# [Text section]
%%

POLL: Paid parking for Charlestown

Nanjing Night Net

NO PARKS: Leo Nicola says no to parking meters. PAID parking is being investigated as a way to alleviate problems in Charlestown central business district, Lake Macquarie City Council officials say.

NO SPACE: John Russell wants parking plans progressed. Picture: Anita Jones

Parking has been a problem in Charlestown for years and is expected to worsen with an extra 500 workers planned in the town in July.

HealthShare NSW, a branch of NSW Health, is planning to house 440 office workers in the Sky Central building in Charlestown in July.

A further 65 workers will start work at a National Disability Insurance Scheme regional office in Hilltop Plaza.

Cr Barry Johnston said a new multi-level car park with paid parking should be considered.

Cr Johnston said he was open to discussing street parking meters, but he was “not a supporter” of the concept.

Parking was a Lake Macquarie City Council responsibility, he said.

Cr Johnston said the council had considered the parking problem but had not “followed through on it”.

A council statement said it was investigating paid parking and additional off-street parking.

The council said it was examining the “potential use of spare car parking capacity in privately owned developments”.

The council released a plan in 2007 for an underground car park in Tallarah Street, Charlestown, along with a park, theatre and conference centre.

Cr Johnston said the council did not have the money for the proposed underground car park and until they did more temporary parking should be created.

The council-owned former public school site at Charlestown, on the Pacific Highway, with a rear access in Smith Street, is used for temporary parking.

%%

# [What you will do]
Write the next part of the article on paid parking in Charlestown, starting after its final sentence about the former public school site.

# [Entries provided]

%%

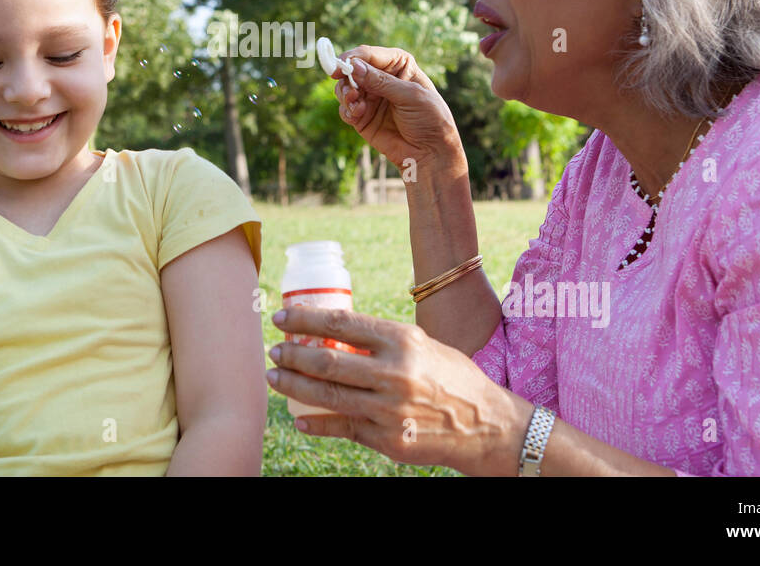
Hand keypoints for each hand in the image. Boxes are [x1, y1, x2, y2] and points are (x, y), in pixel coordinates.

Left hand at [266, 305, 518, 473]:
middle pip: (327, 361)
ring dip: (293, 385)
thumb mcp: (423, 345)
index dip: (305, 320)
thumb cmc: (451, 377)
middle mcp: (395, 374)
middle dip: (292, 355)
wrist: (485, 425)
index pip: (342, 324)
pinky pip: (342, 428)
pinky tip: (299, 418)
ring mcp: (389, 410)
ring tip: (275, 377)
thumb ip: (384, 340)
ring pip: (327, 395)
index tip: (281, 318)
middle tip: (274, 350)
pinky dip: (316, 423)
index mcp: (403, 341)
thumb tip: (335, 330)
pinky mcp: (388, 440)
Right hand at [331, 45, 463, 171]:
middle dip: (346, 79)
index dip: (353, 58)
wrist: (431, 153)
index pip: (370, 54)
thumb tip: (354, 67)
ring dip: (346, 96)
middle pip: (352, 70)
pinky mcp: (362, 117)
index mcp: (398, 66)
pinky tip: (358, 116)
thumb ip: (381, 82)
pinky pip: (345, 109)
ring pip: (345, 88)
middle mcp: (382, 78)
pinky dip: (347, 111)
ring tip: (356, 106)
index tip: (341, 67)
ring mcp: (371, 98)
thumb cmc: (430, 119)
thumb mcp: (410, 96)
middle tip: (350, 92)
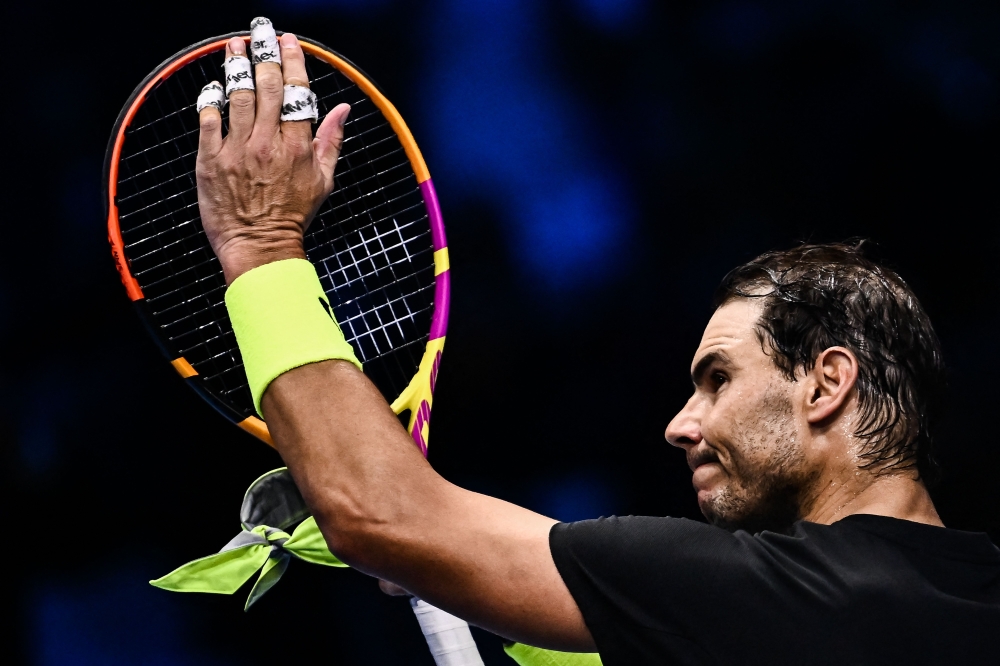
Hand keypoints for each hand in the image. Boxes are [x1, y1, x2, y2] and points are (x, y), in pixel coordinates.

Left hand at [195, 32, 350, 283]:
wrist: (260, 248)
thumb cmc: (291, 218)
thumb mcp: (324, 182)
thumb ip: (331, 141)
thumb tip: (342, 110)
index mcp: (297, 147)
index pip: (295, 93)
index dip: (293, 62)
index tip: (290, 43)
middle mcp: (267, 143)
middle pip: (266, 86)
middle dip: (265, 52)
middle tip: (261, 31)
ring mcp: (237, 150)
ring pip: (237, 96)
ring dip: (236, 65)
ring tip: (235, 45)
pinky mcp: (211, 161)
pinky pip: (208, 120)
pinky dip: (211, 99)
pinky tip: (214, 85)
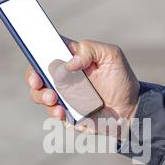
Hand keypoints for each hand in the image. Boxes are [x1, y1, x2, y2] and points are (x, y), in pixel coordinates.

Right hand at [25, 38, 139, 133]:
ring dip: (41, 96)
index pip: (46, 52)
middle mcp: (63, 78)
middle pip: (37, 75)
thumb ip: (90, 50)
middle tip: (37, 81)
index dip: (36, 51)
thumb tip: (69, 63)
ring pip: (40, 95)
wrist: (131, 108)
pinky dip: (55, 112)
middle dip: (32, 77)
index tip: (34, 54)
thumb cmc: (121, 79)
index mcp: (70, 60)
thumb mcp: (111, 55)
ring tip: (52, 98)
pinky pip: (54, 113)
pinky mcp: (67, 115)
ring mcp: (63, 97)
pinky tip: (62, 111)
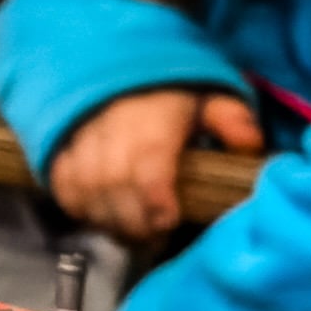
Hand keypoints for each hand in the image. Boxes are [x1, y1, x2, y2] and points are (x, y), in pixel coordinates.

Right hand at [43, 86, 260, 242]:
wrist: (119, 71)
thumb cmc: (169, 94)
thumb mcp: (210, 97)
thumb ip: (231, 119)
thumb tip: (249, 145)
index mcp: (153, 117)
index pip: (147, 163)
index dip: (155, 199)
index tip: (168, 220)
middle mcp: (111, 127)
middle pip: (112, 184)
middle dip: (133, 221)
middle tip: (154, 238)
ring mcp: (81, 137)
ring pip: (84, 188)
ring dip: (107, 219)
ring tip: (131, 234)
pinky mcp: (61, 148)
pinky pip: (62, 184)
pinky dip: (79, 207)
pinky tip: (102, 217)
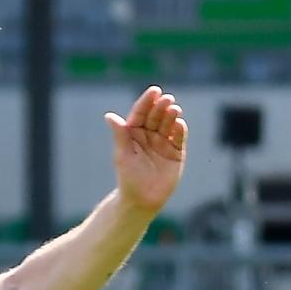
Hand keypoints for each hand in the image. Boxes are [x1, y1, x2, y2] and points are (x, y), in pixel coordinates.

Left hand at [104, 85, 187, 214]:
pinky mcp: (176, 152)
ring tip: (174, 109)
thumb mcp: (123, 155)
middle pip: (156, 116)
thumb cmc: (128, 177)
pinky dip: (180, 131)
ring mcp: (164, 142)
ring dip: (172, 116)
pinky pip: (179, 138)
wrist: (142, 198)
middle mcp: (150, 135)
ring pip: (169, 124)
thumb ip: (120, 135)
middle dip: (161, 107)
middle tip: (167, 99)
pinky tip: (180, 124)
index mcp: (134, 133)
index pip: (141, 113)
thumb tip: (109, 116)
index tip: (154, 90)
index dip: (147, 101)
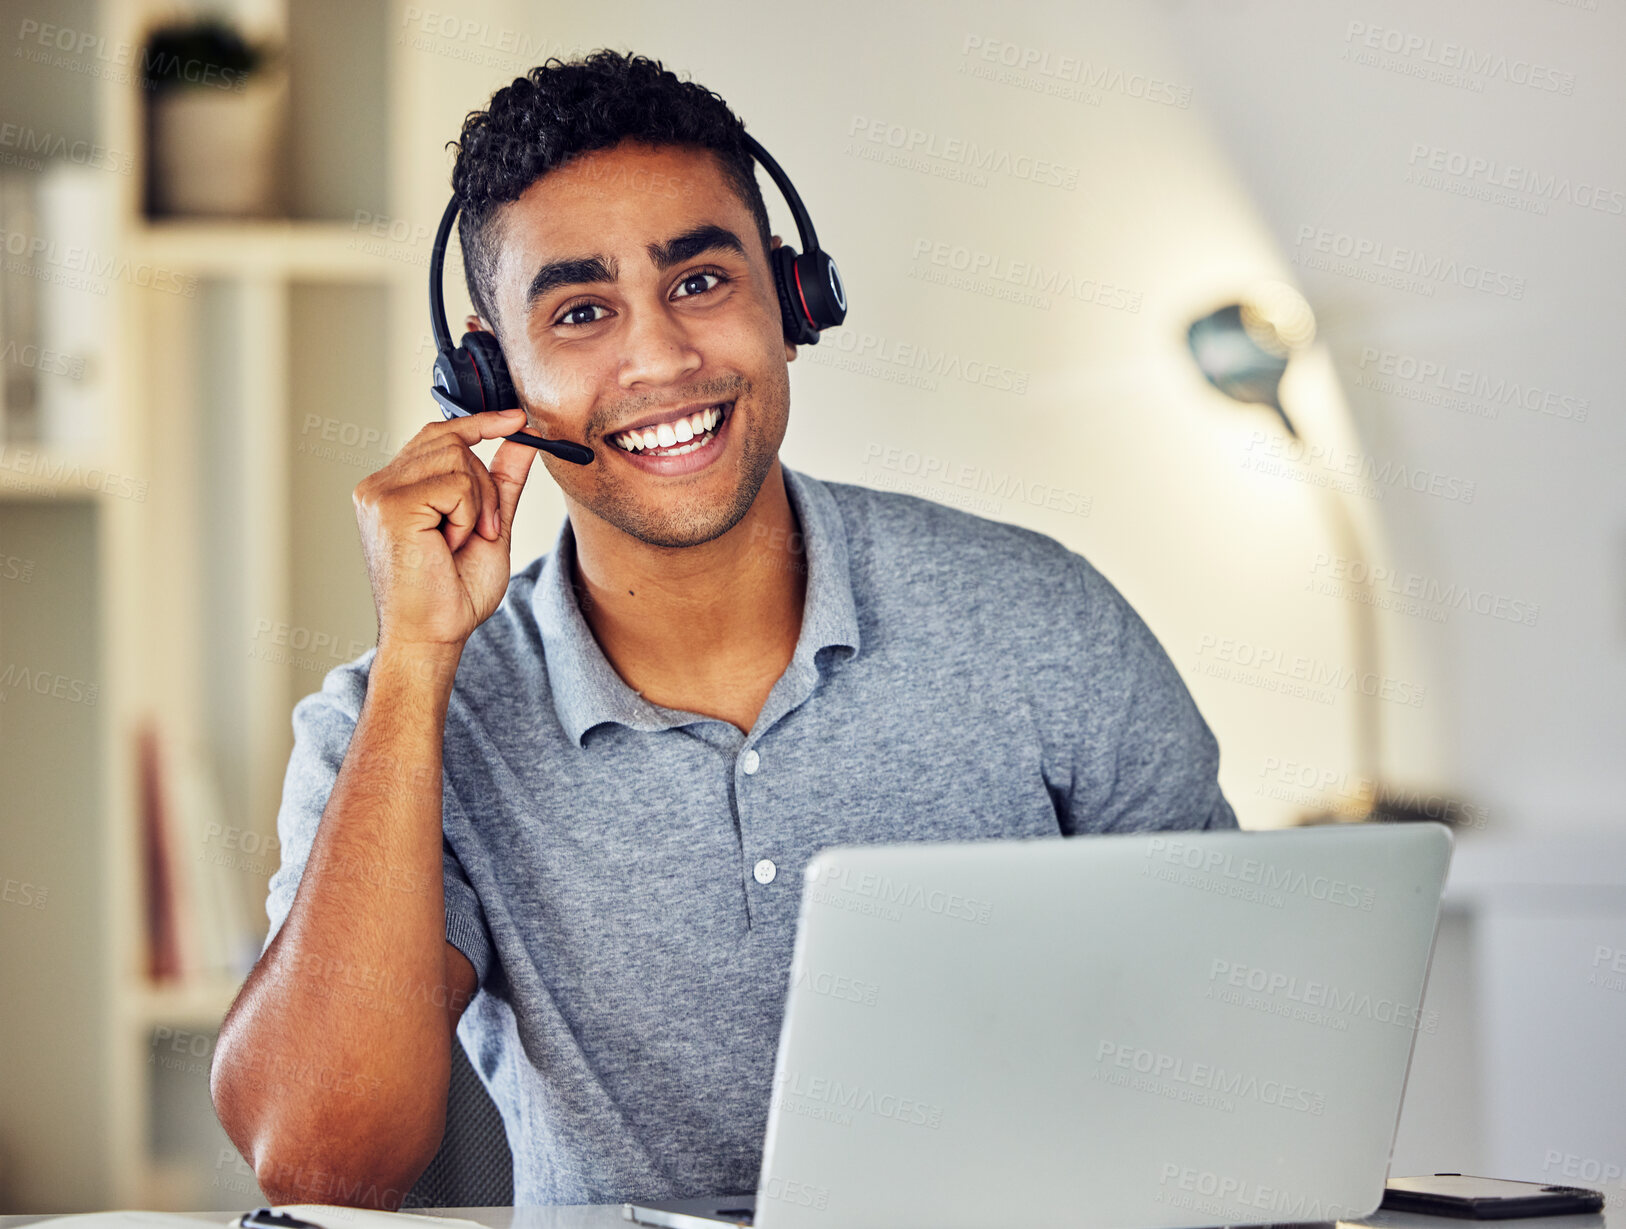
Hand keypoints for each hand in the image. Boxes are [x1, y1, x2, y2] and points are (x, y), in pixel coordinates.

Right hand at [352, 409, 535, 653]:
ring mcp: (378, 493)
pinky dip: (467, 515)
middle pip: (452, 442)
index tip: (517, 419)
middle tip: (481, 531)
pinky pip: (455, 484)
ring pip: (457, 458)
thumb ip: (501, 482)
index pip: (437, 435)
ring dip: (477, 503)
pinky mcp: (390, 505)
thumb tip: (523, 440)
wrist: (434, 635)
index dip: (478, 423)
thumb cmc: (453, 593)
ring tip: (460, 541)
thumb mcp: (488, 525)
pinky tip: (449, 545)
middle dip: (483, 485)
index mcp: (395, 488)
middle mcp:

%%

# [Output for this task]
The council is planning to demolish a building on the site, which Cr Johnston said should be used to expand temporary parking.

Charlestown Business Chamber president Jason Pauling, who is a Lake Macquarie councillor, opposes street parking meters. He said people still loved their cars and Lake Macquarie was not ready for paid parking.

Businesses push for solution

BUSINESSMAN Leo Nicola hopes he never sees street parking meters in Charlestown.

‘‘Parking is tough enough as it is,’’ said Mr Nicola, who co-owns Charlestown shop, Carla Swimwear.

But Mr Nicola would not oppose a multi-level car park being built in the town with paid parking.

Lake Macquarie City Council revealed plans in 2007 for an underground car park in Tallarah Street, Charlestown, but the plan is on the backburner.

Russell Property Partners owner John Russell said the council should progress the plan.

Mr Russell said Charlestown would become ‘‘more densely populated and people should become accustomed to that’’.

‘‘Temporary car parking is not the answer,’’ Mr Russell said.

Some business owners believe the council should do more to police parking in time-limited zones in the town.